Does Your Contracting Business Need a Better Cash Flow Strategy?

When you run a contracting business, you’ll quickly learn that cash is king. Without the money to keep the lights on and the bills paid, you wouldn’t have much of a business. But it can be tricky to get your income and expenses into a balance you can manage every month. Here are a few ways you can tell that your cash flow strategy needs an overhaul.

Mismatched Income and Expenses
It’s not uncommon for contractors to pay for the majority of the expenses for a project before they receive payment from a client. At times, this may be the only way that you can keep projects going. On the other hand, if you are regularly waiting much longer for payment than you have to pay your bills, you may have a cash flow problem. For example, if your suppliers bill within 30 days and you have to wait 60 days for payment, you may have as much as a month waiting to refill your account. For contractors who work on shorter projects, this can create a significant backlog. Extra money in savings can help, but it is not always enough.

Using Credit for Cash Flow
Credit can be an excellent tool to use to help cover minor shortfalls on occasion. However, when contractors begin to rely on credit as a way to fund every project, they may start to run out of options. After all, you can only use credit so much until you run out of money. On top of that, the more debt you have, the more you have to pay in interest and regular payments. As a general rule, experts recommend the contractors try to minimize the amount that they spend on credit for projects, particularly if they are waiting for a payment at an undetermined point in the future.

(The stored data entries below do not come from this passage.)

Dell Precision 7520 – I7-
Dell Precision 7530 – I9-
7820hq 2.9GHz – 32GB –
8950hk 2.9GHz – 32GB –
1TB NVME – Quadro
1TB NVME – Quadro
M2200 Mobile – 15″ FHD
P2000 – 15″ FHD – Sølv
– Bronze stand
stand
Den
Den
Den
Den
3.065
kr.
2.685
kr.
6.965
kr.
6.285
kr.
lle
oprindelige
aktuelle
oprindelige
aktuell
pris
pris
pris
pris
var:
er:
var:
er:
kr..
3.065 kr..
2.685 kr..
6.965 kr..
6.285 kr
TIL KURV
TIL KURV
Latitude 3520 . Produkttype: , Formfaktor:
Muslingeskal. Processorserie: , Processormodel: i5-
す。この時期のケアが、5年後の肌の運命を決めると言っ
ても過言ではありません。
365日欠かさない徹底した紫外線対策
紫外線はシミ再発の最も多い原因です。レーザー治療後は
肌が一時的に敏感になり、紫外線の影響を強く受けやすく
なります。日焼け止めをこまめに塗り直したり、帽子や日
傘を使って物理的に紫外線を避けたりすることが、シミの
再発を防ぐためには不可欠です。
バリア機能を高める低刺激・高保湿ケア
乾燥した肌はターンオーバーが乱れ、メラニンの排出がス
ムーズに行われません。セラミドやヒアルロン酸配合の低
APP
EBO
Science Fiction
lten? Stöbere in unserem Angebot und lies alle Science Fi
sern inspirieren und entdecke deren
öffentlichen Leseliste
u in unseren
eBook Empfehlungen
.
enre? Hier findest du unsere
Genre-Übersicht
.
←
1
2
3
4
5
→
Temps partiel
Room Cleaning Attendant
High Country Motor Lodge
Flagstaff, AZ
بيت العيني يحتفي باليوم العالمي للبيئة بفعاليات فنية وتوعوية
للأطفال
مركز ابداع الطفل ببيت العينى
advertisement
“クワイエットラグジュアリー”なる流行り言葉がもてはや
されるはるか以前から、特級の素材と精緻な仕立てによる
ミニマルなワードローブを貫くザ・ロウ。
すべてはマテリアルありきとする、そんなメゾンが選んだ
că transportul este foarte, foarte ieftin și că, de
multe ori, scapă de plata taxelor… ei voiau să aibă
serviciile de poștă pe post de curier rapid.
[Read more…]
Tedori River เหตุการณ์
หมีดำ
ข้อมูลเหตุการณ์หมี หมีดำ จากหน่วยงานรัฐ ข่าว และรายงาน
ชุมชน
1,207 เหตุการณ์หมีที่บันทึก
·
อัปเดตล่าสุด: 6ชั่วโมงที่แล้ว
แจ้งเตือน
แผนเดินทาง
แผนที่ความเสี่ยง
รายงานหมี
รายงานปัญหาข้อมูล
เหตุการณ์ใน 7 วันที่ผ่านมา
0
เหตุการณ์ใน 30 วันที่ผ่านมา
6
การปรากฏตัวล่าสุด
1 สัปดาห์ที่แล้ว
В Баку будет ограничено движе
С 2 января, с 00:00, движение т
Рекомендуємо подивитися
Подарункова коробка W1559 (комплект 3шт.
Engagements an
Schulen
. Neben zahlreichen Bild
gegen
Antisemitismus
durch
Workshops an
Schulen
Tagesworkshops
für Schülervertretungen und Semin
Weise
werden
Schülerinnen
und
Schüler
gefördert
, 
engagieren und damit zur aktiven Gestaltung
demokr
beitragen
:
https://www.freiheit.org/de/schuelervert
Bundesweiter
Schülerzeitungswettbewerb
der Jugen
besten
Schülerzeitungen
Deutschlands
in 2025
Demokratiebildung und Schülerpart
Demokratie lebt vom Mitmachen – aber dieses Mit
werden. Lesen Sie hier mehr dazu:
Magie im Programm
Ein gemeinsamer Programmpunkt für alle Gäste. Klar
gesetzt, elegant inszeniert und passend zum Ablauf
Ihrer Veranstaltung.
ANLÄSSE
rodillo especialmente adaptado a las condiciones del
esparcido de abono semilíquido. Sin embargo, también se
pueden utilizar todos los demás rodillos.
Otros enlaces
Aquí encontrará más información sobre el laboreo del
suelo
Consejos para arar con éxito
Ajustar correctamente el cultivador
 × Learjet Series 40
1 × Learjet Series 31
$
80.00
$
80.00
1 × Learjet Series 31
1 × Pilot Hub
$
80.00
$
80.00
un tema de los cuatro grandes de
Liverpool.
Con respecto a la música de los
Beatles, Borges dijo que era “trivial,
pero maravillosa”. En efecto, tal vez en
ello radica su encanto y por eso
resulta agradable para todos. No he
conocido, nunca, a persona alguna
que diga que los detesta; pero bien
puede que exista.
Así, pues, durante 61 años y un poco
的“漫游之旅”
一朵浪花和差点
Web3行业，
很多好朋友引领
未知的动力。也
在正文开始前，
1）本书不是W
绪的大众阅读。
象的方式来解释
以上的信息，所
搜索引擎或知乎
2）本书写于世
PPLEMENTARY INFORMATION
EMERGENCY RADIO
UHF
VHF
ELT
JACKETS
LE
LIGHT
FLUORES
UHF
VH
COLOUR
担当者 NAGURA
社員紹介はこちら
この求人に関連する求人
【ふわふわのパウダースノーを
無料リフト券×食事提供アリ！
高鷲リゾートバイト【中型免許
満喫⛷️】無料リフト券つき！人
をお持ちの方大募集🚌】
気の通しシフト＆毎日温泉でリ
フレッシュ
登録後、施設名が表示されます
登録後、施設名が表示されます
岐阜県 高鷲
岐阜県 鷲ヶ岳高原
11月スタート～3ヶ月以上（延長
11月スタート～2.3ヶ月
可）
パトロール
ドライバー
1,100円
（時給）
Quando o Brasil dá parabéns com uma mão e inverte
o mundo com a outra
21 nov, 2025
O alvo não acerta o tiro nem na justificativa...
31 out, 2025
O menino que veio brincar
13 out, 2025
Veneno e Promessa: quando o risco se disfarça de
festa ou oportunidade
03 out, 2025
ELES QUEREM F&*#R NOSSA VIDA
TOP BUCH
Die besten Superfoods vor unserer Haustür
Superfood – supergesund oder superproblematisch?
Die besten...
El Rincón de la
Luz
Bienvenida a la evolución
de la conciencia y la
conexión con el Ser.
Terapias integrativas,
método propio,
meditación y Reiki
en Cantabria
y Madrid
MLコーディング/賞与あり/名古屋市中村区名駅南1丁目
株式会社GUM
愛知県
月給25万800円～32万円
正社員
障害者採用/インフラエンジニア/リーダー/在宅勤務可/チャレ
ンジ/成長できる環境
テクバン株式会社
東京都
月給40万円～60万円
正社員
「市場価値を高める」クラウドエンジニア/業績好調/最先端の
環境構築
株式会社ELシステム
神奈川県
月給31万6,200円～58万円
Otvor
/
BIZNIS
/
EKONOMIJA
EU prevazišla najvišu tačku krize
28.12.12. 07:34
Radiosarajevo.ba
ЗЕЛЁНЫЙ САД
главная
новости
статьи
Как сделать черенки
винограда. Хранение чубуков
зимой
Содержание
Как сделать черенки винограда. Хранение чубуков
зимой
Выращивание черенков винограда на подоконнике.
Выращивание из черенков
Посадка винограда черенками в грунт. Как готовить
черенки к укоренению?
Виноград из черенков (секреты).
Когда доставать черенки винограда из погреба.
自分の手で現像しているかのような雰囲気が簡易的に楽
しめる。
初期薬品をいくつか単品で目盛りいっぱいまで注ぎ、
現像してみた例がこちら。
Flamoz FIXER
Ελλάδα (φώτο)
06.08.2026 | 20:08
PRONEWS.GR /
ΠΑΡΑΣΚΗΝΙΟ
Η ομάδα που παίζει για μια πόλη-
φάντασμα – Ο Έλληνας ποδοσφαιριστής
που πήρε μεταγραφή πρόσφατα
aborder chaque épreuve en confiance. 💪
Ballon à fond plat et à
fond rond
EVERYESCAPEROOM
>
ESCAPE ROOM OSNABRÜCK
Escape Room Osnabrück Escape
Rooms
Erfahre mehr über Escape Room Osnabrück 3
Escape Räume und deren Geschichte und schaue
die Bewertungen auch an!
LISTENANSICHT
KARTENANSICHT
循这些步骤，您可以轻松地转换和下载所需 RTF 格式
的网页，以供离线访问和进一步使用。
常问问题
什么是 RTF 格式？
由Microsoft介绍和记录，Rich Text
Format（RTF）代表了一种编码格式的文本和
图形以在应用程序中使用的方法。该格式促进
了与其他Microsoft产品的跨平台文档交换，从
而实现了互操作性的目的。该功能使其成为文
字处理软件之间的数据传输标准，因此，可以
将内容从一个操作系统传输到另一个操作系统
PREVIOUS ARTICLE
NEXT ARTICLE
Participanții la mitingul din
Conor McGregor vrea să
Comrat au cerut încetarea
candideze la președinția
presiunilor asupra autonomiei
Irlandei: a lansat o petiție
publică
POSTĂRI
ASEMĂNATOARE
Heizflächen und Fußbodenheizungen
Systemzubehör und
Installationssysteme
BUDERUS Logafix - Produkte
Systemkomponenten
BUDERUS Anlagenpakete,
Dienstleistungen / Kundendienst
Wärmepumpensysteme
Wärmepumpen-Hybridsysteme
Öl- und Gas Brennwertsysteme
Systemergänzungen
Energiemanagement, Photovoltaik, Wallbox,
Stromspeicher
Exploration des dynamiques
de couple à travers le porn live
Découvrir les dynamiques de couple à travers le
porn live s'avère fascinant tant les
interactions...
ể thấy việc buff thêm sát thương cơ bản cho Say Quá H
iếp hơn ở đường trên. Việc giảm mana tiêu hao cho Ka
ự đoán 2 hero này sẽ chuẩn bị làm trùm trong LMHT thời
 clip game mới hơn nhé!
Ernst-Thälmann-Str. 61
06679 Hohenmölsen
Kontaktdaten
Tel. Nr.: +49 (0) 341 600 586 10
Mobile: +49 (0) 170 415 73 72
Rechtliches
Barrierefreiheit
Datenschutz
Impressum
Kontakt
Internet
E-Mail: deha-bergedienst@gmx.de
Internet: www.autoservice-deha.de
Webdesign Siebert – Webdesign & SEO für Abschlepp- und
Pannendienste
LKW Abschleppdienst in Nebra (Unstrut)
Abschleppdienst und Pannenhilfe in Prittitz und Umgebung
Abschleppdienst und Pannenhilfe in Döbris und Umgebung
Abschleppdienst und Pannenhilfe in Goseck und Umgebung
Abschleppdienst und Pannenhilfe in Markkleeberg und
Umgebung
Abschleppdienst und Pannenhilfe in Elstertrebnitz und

Trouble Getting New Credit
When you’re using credit for cash flow, the cycle of debt can begin to create other problems for you. For example, you might use a line of credit as a way to get supplies for your projects. Once that line of credit runs out, you may think that you can request an extension or get more credit elsewhere. Of course, this depends on a variety of factors, and you may not have an attractive borrowing record yet. If you find that you’re constantly running up against your credit limits and looking for options to add more debt to buy you more time, you may need to rethink your cash flow.

Regularly Declined Purchases
If your cash flow situation becomes serious enough, you may find it difficult to get the supplies that you need or equipment rentals. It’s not uncommon to negotiate an arrangement with your supplier where you buy materials on credit and then pay them back once you have received payment on your invoices. But if your clients aren’t getting back to you on time, your suppliers may decide that it’s too big of a risk. If you have a flexible line of credit, but you’re finding that you can’t use it, you may need to think differently about the way that you are utilizing credit in general to assist with your cash flow.

Paying Yourself Later
When you have more bills than you have income to pay them, one of the first places that you may look to trim back is your own paycheck. If you have employees, you’re required to pay them. But it’s tempting, in the midst of a cash flow problem, to think that you’ll pay yourself at the end of the next project and catch up. The problem is that over time, you can build a backlog of income that you’re not taking. And eventually, you won’t be able to keep doing work if you’re not getting paid for it. It’s better to think about ways that you can re-order your expenses to work with your projects, or incentivize clients to pay more promptly.